DIRECTIONS FOR THIS TASK » Using the listing that follows, filter out every line lacking the string "output" and return the rest.

SUPPLIED MATERIAL »
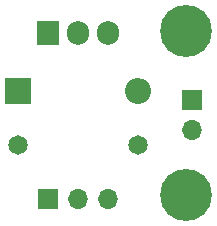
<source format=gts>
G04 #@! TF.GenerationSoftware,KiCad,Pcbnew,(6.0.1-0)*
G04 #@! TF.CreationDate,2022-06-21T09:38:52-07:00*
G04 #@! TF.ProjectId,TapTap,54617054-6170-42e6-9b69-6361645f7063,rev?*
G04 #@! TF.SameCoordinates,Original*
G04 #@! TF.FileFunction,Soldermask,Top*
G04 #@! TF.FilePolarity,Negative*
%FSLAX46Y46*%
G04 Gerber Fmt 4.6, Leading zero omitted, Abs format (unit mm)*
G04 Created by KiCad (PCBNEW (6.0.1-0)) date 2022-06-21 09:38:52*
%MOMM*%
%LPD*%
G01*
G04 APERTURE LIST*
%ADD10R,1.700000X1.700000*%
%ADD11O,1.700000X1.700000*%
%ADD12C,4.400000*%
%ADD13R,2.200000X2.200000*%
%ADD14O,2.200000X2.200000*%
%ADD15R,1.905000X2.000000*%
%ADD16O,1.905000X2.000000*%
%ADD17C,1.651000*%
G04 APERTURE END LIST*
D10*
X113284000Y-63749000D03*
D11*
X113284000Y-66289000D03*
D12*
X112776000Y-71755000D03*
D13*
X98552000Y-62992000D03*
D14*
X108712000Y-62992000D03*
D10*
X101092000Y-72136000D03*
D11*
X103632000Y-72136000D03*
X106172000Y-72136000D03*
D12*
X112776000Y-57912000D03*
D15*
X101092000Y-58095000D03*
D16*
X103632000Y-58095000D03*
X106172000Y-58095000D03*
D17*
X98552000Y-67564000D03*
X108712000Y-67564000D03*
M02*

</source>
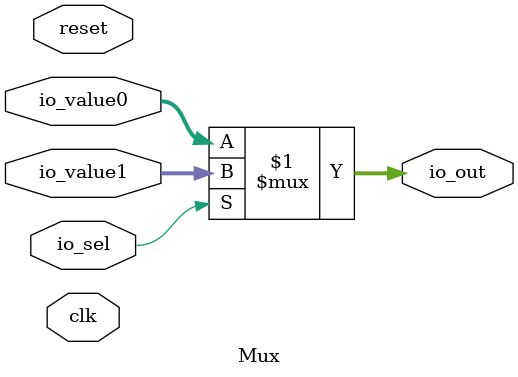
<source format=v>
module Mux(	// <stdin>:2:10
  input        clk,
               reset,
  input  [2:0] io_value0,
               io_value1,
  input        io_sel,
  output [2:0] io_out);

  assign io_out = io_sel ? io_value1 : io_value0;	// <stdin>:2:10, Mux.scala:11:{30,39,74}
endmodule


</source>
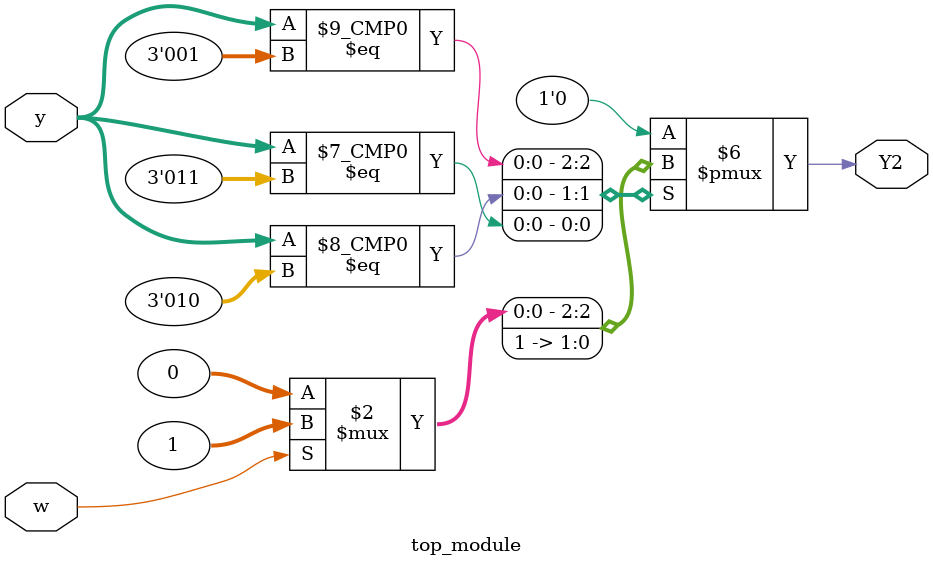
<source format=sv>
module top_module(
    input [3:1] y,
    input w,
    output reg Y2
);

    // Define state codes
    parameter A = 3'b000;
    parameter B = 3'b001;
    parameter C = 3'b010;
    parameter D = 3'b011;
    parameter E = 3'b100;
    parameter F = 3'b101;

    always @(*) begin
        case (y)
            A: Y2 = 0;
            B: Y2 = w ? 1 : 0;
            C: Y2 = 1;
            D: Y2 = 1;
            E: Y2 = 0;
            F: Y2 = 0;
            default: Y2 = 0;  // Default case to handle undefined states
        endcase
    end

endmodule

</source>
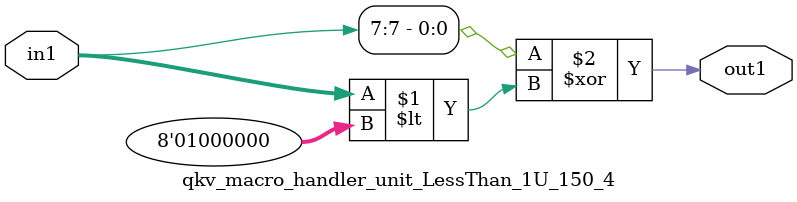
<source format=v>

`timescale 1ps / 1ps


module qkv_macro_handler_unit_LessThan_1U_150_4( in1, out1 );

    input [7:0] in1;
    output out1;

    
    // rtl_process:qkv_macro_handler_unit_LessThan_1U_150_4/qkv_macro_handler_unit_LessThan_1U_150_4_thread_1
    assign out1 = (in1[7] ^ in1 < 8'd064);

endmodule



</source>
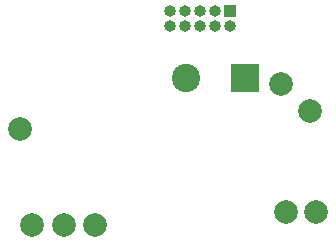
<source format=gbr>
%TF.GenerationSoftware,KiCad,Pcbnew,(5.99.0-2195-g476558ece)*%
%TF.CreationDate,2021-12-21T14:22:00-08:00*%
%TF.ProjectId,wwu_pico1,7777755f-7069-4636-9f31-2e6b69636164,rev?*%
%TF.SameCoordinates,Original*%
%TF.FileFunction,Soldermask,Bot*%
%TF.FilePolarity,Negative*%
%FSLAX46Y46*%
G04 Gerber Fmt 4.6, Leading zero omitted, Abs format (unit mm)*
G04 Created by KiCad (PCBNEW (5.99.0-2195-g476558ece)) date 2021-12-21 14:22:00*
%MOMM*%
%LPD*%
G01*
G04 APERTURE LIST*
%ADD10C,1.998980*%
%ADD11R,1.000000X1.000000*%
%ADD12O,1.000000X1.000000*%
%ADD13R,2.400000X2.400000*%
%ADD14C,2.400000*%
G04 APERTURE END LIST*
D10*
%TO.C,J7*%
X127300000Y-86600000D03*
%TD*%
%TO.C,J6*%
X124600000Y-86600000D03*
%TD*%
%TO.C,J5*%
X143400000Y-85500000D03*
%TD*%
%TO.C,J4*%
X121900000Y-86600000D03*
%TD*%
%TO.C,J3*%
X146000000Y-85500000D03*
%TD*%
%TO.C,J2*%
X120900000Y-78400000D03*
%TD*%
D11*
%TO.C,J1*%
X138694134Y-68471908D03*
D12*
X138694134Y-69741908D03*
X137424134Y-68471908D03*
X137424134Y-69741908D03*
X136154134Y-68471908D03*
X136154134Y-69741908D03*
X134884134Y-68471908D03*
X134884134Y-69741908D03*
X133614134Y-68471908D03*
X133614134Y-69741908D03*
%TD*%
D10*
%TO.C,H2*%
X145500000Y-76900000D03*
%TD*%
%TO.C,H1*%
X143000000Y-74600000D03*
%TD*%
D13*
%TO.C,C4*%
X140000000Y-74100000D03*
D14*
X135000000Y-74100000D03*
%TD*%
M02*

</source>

SOLUTION FOR THIS TASK »
  output [2:0] io_out);
    output reg Y2
    output out1;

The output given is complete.